WORK INSTRUCTIONS:
Begin with the opening line of the records and extract each line through the one holding "очередную клевету в адрес предстоятелей"; pictures are not part of the copy.
═════ DATA SHOWN
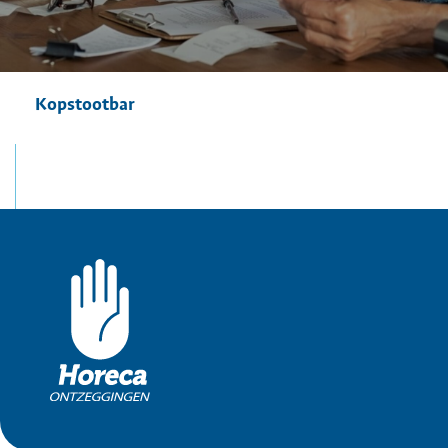
Kopstootbar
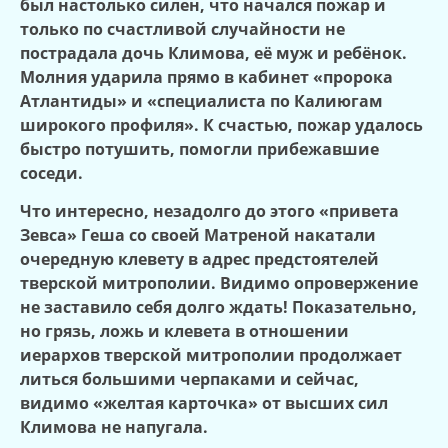
был настолько силен, что начался пожар и
только по счастливой случайности не
пострадала дочь Климова, её муж и ребёнок.
Молния ударила прямо в кабинет «пророка
Атлантиды» и «специалиста по Калиюгам
широкого профиля». К счастью, пожар удалось
быстро потушить, помогли прибежавшие
соседи.
Что интересно, незадолго до этого «привета
Зевса» Геша со своей Матреной накатали
очередную клевету в адрес предстоятелей
тверской митрополии. Видимо опровержение
не заставило себя долго ждать! Показательно,
но грязь, ложь и клевета в отношении
иерархов тверской митрополии продолжает
литься большими черпаками и сейчас,
видимо «желтая карточка» от высших сил
Климова не напугала.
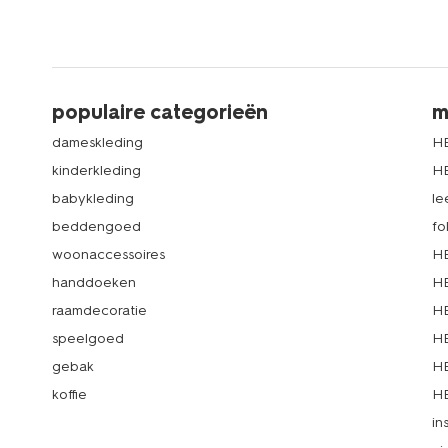
populaire categorieën
m
dameskleding
H
kinderkleding
H
babykleding
le
beddengoed
fo
woonaccessoires
HE
handdoeken
HE
raamdecoratie
HE
speelgoed
HE
gebak
HE
koffie
HE
in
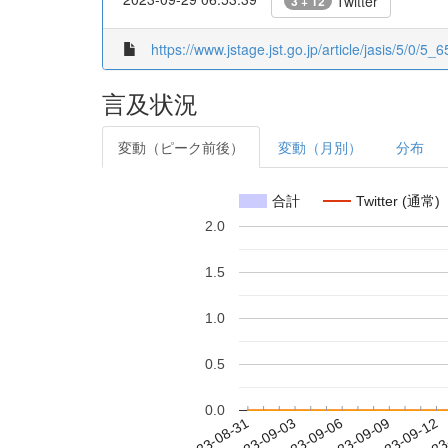
Twitter
3 + 12
https://www.jstage.jst.go.jp/article/jasis/5/0/5_65
言及状況
変動（ピーク前後）
変動（月別）
分布
合計
Twitter (通常)
2.0
1.5
1.0
0.5
0.0
2023-09-06
2023-09-09
2023-09-12
2023
2023-08-31
2023-09-03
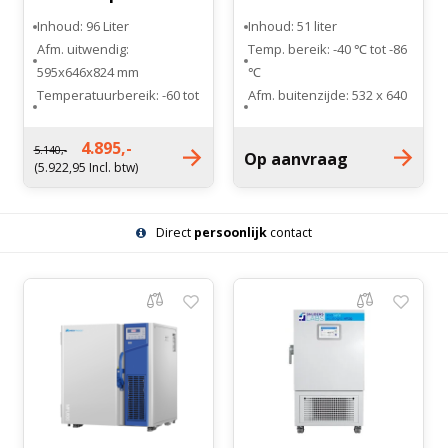
vriezer
Inhoud: 96 Liter
Inhoud: 51 liter
Afm. uitwendig:
Temp. bereik: -40 ℃ tot -86
595x646x824 mm
℃
Temperatuurbereik: -60 tot
Afm. buitenzijde: 532 x 640
-86 graden
x 806 mm
Energieverbruik: 5,82
Afm. binnenzijde: 330 x 481
4.895,-
5.140,-
Op aanvraag
kWh/24h
x 316 mm
(5.922,95 Incl. btw)
Koelsysteem: Compressor
Voorzien van 1
koeling
binnendeur
Direct
persoonlijk
contact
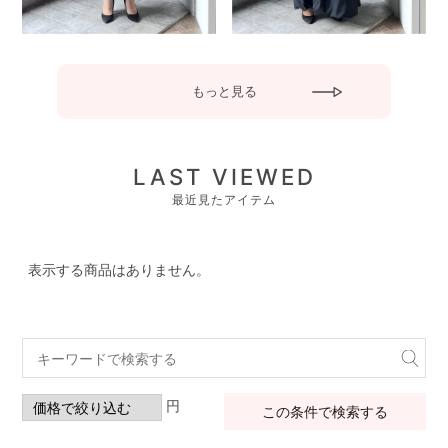
もっと見る
LAST VIEWED
最近見たアイテム
表示する商品はありません。
円
この条件で検索する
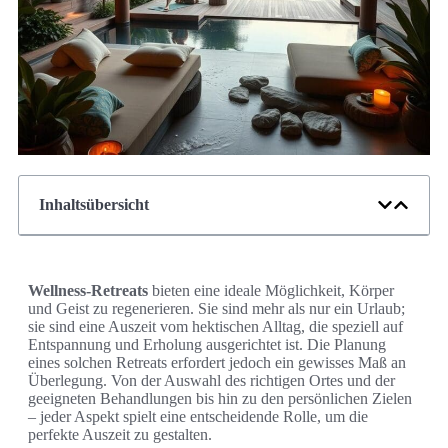
Inhaltsübersicht
Wellness-Retreats
bieten eine ideale Möglichkeit, Körper
und Geist zu regenerieren. Sie sind mehr als nur ein Urlaub;
sie sind eine Auszeit vom hektischen Alltag, die speziell auf
Entspannung und Erholung ausgerichtet ist. Die Planung
eines solchen Retreats erfordert jedoch ein gewisses Maß an
Überlegung. Von der Auswahl des richtigen Ortes und der
geeigneten Behandlungen bis hin zu den persönlichen Zielen
– jeder Aspekt spielt eine entscheidende Rolle, um die
perfekte Auszeit zu gestalten.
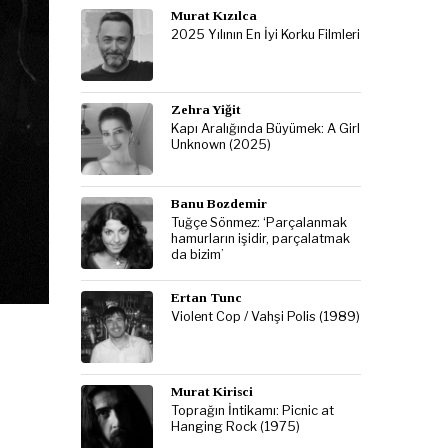
Murat Kızılca
2025 Yılının En İyi Korku Filmleri
Zehra Yiğit
Kapı Aralığında Büyümek: A Girl
Unknown (2025)
Banu Bozdemir
Tuğçe Sönmez: ‘Parçalanmak
hamurların işidir, parçalatmak
da bizim’
Ertan Tunc
Violent Cop / Vahşi Polis (1989)
Murat Kirisci
Toprağın İntikamı: Picnic at
Hanging Rock (1975)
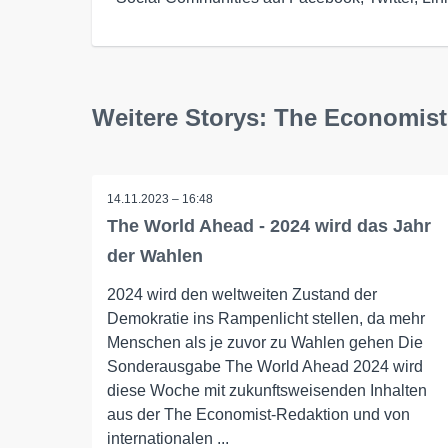
Weitere Storys: The Economist
14.11.2023 – 16:48
The World Ahead - 2024 wird das Jahr
der Wahlen
2024 wird den weltweiten Zustand der
Demokratie ins Rampenlicht stellen, da mehr
Menschen als je zuvor zu Wahlen gehen Die
Sonderausgabe The World Ahead 2024 wird
diese Woche mit zukunftsweisenden Inhalten
aus der The Economist-Redaktion und von
internationalen ...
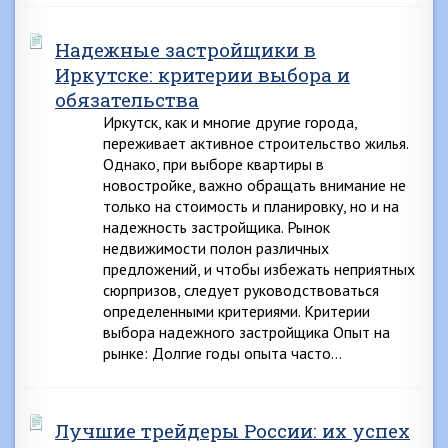
Надежные застройщики в
Иркутске: критерии выбора и
обязательства
Иркутск, как и многие другие города,
переживает активное строительство жилья.
Однако, при выборе квартиры в
новостройке, важно обращать внимание не
только на стоимость и планировку, но и на
надежность застройщика. Рынок
недвижимости полон различных
предложений, и чтобы избежать неприятных
сюрпризов, следует руководствоваться
определенными критериями. Критерии
выбора надежного застройщика Опыт на
рынке: Долгие годы опыта часто…
Лучшие трейдеры России: их успех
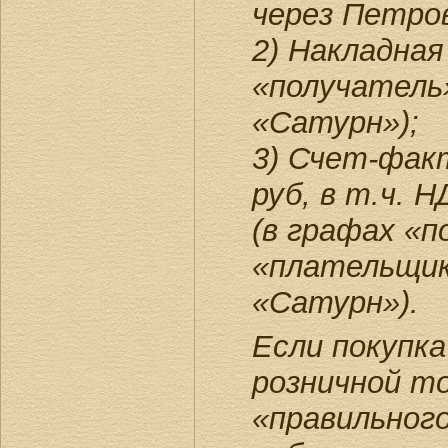
через Петров
2) Накладная
«получатель
«Сатурн»);
3) Счет-факт
руб, в т.ч. Н
(в графах «п
«плательщик
«Сатурн»).
Если покупка
розничной т
«правильног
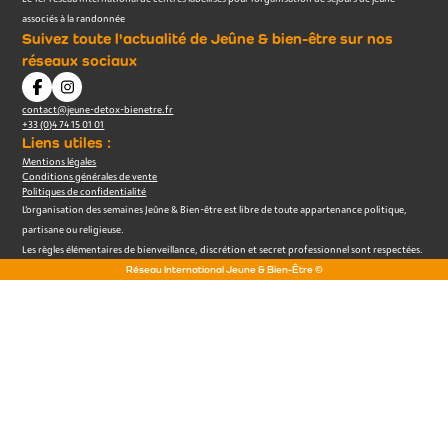
associés à la randonnée
Suivez toute l'actualité de Jeûne & bien-être sur nos
réseaux sociaux
contact@jeune-detox-bienetre.fr
+33 (0)4 74 15 01 01
Liens utiles :
Mentions légales
Conditions générales de vente
Politiques de confidentialité
L’organisation des semaines Jeûne & Bien-être est libre de toute appartenance politique,
partisane ou religieuse.
Les règles élémentaires de bienveillance, discrétion et secret professionnel sont respectées.
Réseau International Jeune & Bien-Être ©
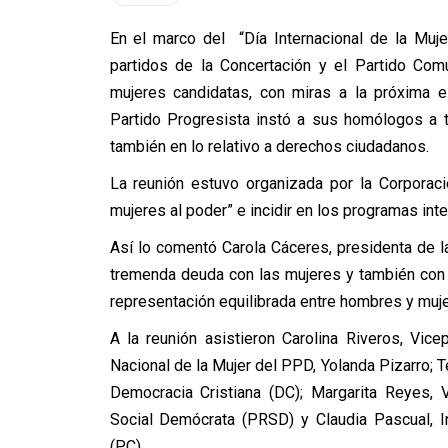
En el marco del “Día Internacional de la Muj
partidos de la Concertación y el Partido Com
mujeres candidatas, con miras a la próxima e
Partido Progresista instó a sus homólogos a 
también en lo relativo a derechos ciudadanos.
La reunión estuvo organizada por la Corpora
mujeres al poder” e incidir en los programas int
Así lo comentó Carola Cáceres, presidenta de l
tremenda deuda con las mujeres y también con
representación equilibrada entre hombres y muj
A la reunión asistieron Carolina Riveros, Vice
Nacional de la Mujer del PPD, Yolanda Pizarro; T
Democracia Cristiana (DC); Margarita Reyes, 
Social Demócrata (PRSD) y Claudia Pascual, I
(PC).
══════════
YOUR RESPONSE:
Kopstootbar
был настолько силен, что начался пожар и
только по счастливой случайности не
пострадала дочь Климова, её муж и ребёнок.
Молния ударила прямо в кабинет «пророка
Атлантиды» и «специалиста по Калиюгам
широкого профиля». К счастью, пожар удалось
быстро потушить, помогли прибежавшие
соседи.
Что интересно, незадолго до этого «привета
Зевса» Геша со своей Матреной накатали
очередную клевету в адрес предстоятелей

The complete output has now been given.